Psychatrie-Aufenthalt: War Bayern-Breno selbst der Feuerteufel?

In der Nacht zum Dienstag hatte das Haus von Bayern-Verteidiger Breno gebrannt. Er erlitt eine leichte Rauchvergiftung, die Anteilnahme war groß von allen Seiten. Doch nun wendet sich das Blatt. Breno soll seine Villa möglicherweise selbst angezündet haben.
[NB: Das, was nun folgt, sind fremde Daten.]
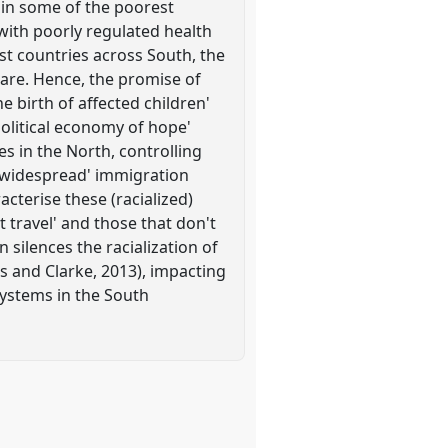
 in some of the poorest
 with poorly regulated health
st countries across South, the
care. Hence, the promise of
e birth of affected children'
olitical economy of hope'
es in the North, controlling
 'widespread' immigration
cterise these (racialized)
 travel' and those that don't
 silences the racialization of
s and Clarke, 2013), impacting
systems in the South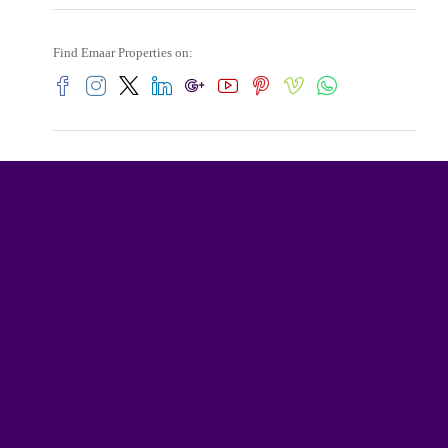
Find Emaar Properties on: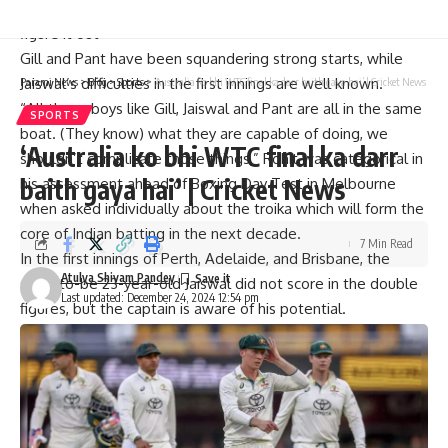
Rohit Sharma: ‘Virat Kohli is a modern day great. He will
figure it out’
Gill and Pant have been squandering strong starts, while
Jaiswal’s difficulties in the first innings are well known.
Parami News
>
Blog
>
Sports
>
‘Australia ko bhi WTC final ka darr baith gaya hai’ | Cricket News
“All these boys like
Gill
,
Jaiswal
and Pant are all in the same
SPORTS
boat. (They know) what they are capable of doing, we
‘Australia ko bhi WTC final ka darr
shouldn’t complicate those things,” Rohit was categorical in
baith gaya hai’ | Cricket News
his assessment ahead of
Boxing Day Test
in Melbourne
when asked individually about the troika which will form the
core of Indian batting in the next decade.
7 Min Read
In the first innings of Perth, Adelaide, and Brisbane, the
Atulya Shivam Pandey
soon-to-be 23-year-old Jaiswal did not score in the double
Last updated: December 24, 2024 12:54 pm
figures, but the captain is aware of his potential.
“Jaiswal is coming here for the first time. He has already
shown what he is capable of. He has got so much talent,
when you have a guy like him, you don’t want to tamper too
much with his mindset.
“Let him be as free as possible and not over-burden him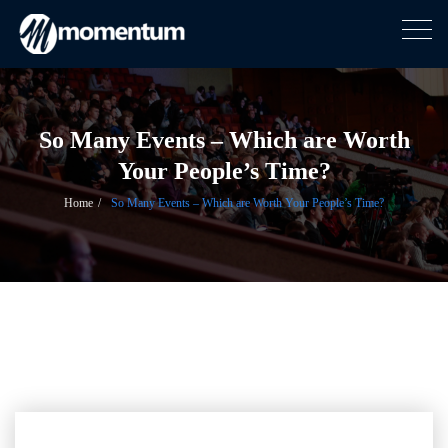
Togg
navig
Skip
to
content
So Many Events – Which are Worth
Your People’s Time?
Home
So Many Events – Which are Worth Your People’s Time?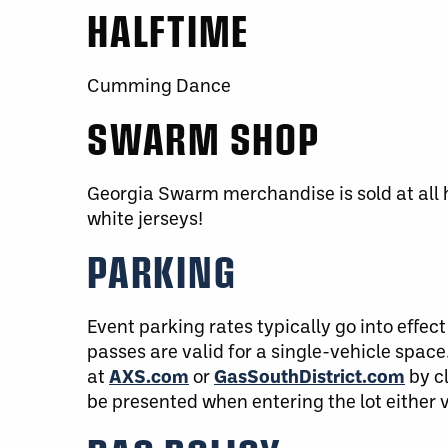
HALFTIME
Cumming Dance
SWARM SHOP
Georgia Swarm merchandise is sold at all 
white jerseys!
PARKING
Event parking rates typically go into effect 
passes are valid for a single-vehicle spa
at
AXS.com
or
GasSouthDistrict.com
by c
be presented when entering the lot either 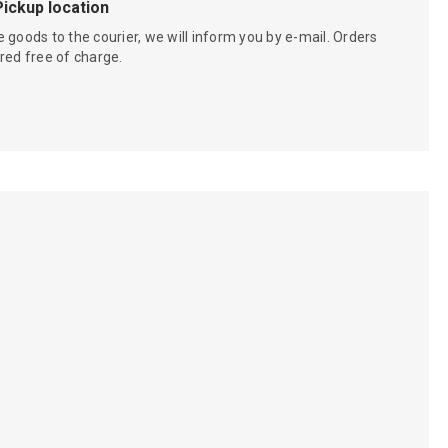
Pickup location
 goods to the courier, we will inform you by e-mail. Orders
red free of charge.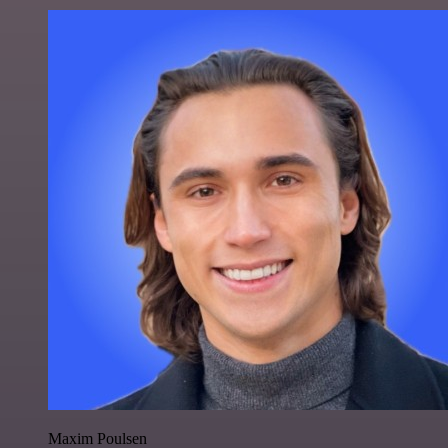
Maxim Poulsen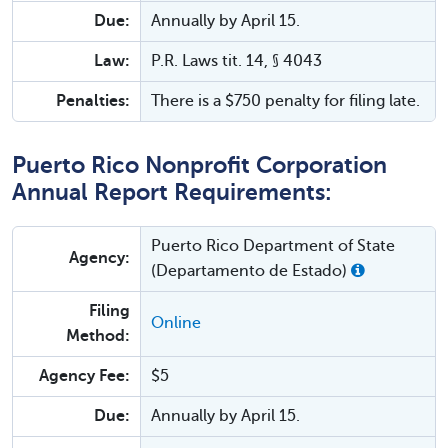
Due:
Annually by April 15.
Law:
P.R. Laws tit. 14, § 4043
Penalties:
There is a $750 penalty for filing late.
Puerto Rico Nonprofit Corporation
Annual Report Requirements:
Puerto Rico Department of State
Agency:
(Departamento de Estado)
Filing
Online
Method:
Agency Fee:
$5
Due:
Annually by April 15.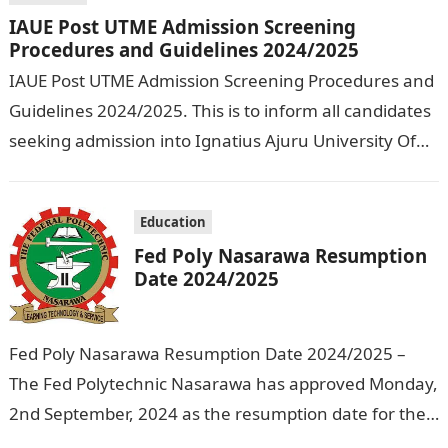
IAUE Post UTME Admission Screening
Procedures and Guidelines 2024/2025
IAUE Post UTME Admission Screening Procedures and
Guidelines 2024/2025. This is to inform all candidates
seeking admission into Ignatius Ajuru University Of
Education that the management has released…
Education
Fed Poly Nasarawa Resumption
Date 2024/2025
Fed Poly Nasarawa Resumption Date 2024/2025 –
The Fed Polytechnic Nasarawa has approved Monday,
2nd September, 2024 as the resumption date for the
2024/ 2025 Academic Session. To…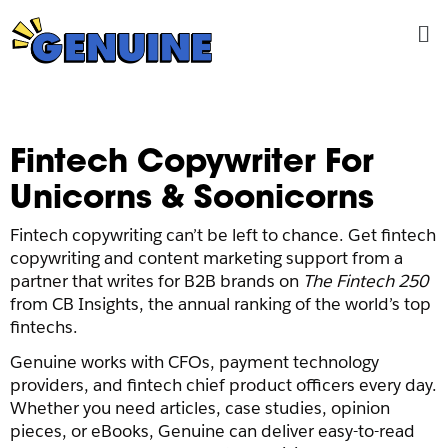
Skip
Me
to
content
Fintech Copywriter For
Unicorns & Soonicorns
Fintech copywriting can’t be left to chance. Get fintech
copywriting and content marketing support from a
partner that writes for B2B brands on
The Fintech 250
from CB Insights, the annual ranking of the world’s top
fintechs.
Genuine works with CFOs, payment technology
providers, and fintech chief product officers every day.
Whether you need articles, case studies, opinion
pieces, or eBooks, Genuine can deliver easy-to-read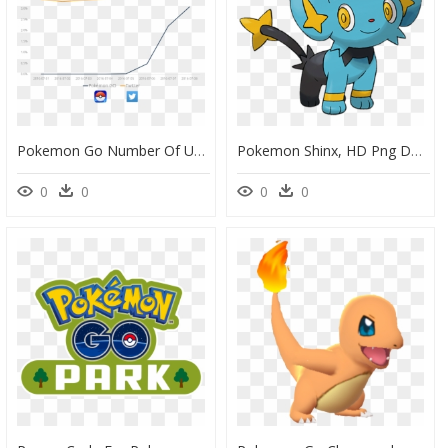
Pokemon Go Number Of Users, HD Png Download
Pokemon Shinx, HD Png Download
0
0
0
0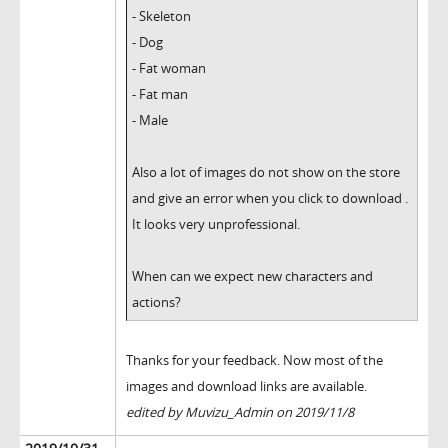
- Skeleton
- Dog
- Fat woman
- Fat man
- Male
Also a lot of images do not show on the store
and give an error when you click to download .
It looks very unprofessional.
When can we expect new characters and
actions?
Thanks for your feedback. Now most of the
images and download links are available.
edited by Muvizu_Admin on 2019/11/8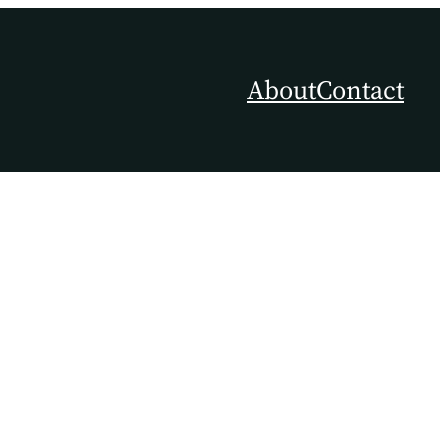
About
Contact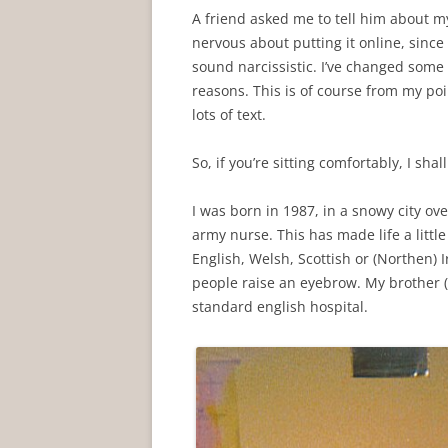
A friend asked me to tell him about my 
nervous about putting it online, since 
sound narcissistic. I’ve changed some
reasons. This is of course from my poi
lots of text.
So, if you’re sitting comfortably, I shal
I was born in 1987, in a snowy city ove
army nurse. This has made life a little
English, Welsh, Scottish or (Northen) I
people raise an eyebrow. My brother 
standard english hospital.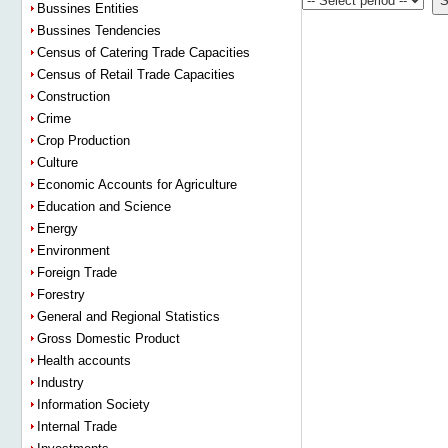
Bussines Entities
Bussines Tendencies
Census of Catering Trade Capacities
Census of Retail Trade Capacities
Construction
Crime
Crop Production
Culture
Economic Accounts for Agriculture
Education and Science
Energy
Environment
Foreign Trade
Forestry
General and Regional Statistics
Gross Domestic Product
Health accounts
Industry
Information Society
Internal Trade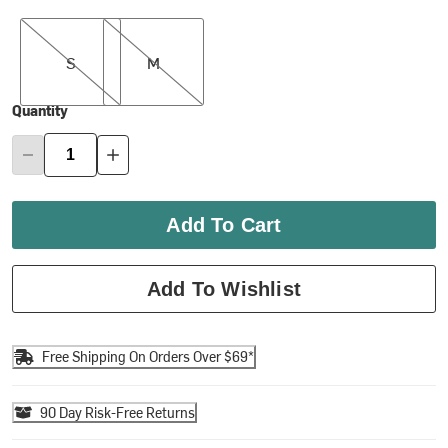
S
M
S
M
Quantity
Add To Cart
Add To Wishlist
Free Shipping On Orders Over $69*
90 Day Risk-Free Returns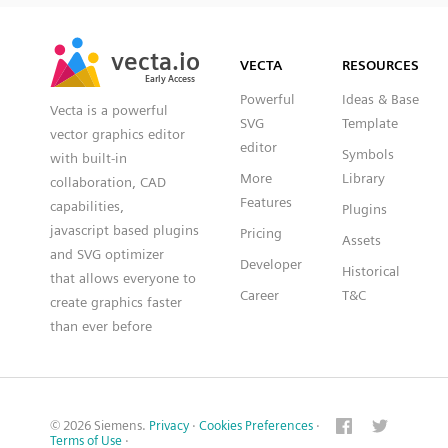
SVG
PNG
JPG
vecta.io
vecta.io
DXF
VECTA
RESOURCES
Early Access
Early Access
Powerful
Ideas & Base
Vecta is a powerful
SVG
Template
vector graphics editor
editor
Symbols
with built-in
More
Library
collaboration, CAD
Features
capabilities,
Plugins
javascript based plugins
Pricing
Assets
and SVG optimizer
Developer
Historical
that allows everyone to
Career
T&C
create graphics faster
than ever before
© 2026 Siemens.
Privacy
·
Cookies Preferences
·
Terms of Use
·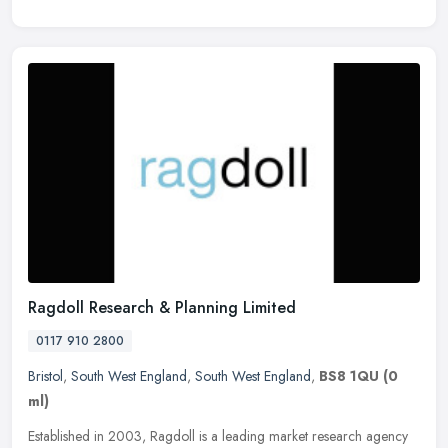
Ragdoll Research & Planning Limited
0117 910 2800
Bristol
,
South West England
,
South West England
,
BS8 1QU
(0
ml)
Established in 2003, Ragdoll is a leading market research agency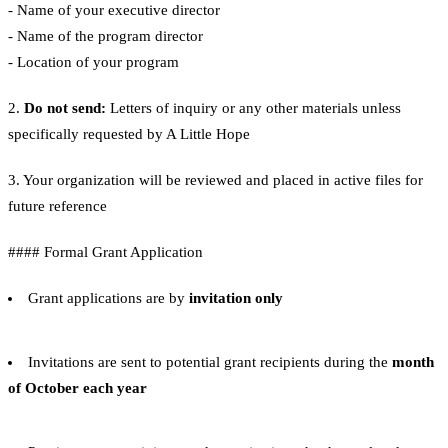
- Name of your executive director
- Name of the program director
- Location of your program
2.
Do not send:
Letters of inquiry or any other materials unless
specifically requested by A Little Hope
3. Your organization will be reviewed and placed in active files for
future reference
#### Formal Grant Application
Grant applications are by
invitation only
Invitations are sent to potential grant recipients during the
month
of October each year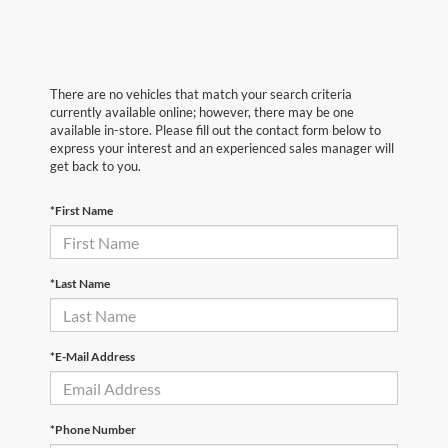
There are no vehicles that match your search criteria
currently available online; however, there may be one
available in-store. Please fill out the contact form below to
express your interest and an experienced sales manager will
get back to you.
*First Name
*Last Name
*E-Mail Address
*Phone Number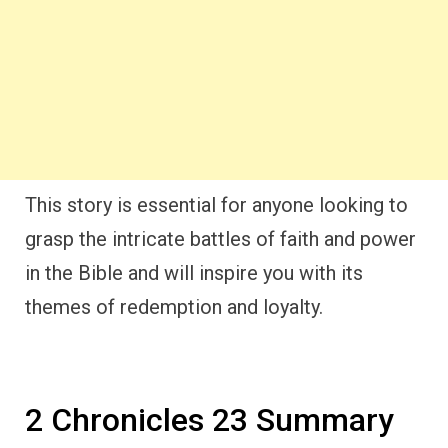
This story is essential for anyone looking to
grasp the intricate battles of faith and power
in the Bible and will inspire you with its
themes of redemption and loyalty.
2 Chronicles 23 Summary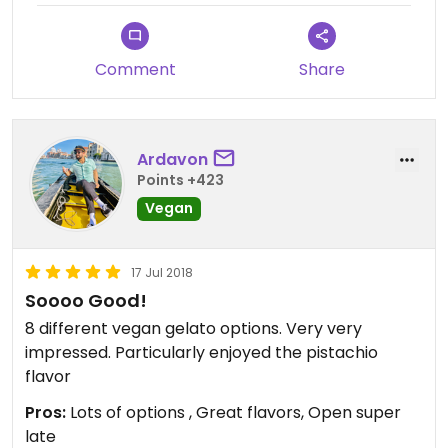
Comment
Share
Ardavon
Points +423
Vegan
17 Jul 2018
Soooo Good!
8 different vegan gelato options. Very very
impressed. Particularly enjoyed the pistachio
flavor
Pros:
Lots of options , Great flavors, Open super
late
Zudem kommt ans Licht, dass er bereits in psychologischer Behandlung war.

Nach der Brandkatastrophe bei dem 21-jährigen Abwehrspieler von Bayern München im Münchner Vorort Grünwald, bei der ein Schaden von etwa 1,5 Mio. Euro entstanden sein soll, ermittelt jetzt die Staatsanwaltschaft gegen Breno selbst wegen schwerer Brandstiftung. Gerüchten zufolge könnte es sich um versuchten Versicherungsbetrug handeln.

Der Brasilianer Breno habe sich zudem auf Anraten des Rekordmeisters vor einiger Zeit im Max-Planck-Institut für Psychiatrie behandeln lassen, berichtet der „Münchner Merkur“ – allerdings nach Auskunft des Vereins angeblich nur wegen seiner Karrieresorgen aufgrund anhaltender Knieprobleme.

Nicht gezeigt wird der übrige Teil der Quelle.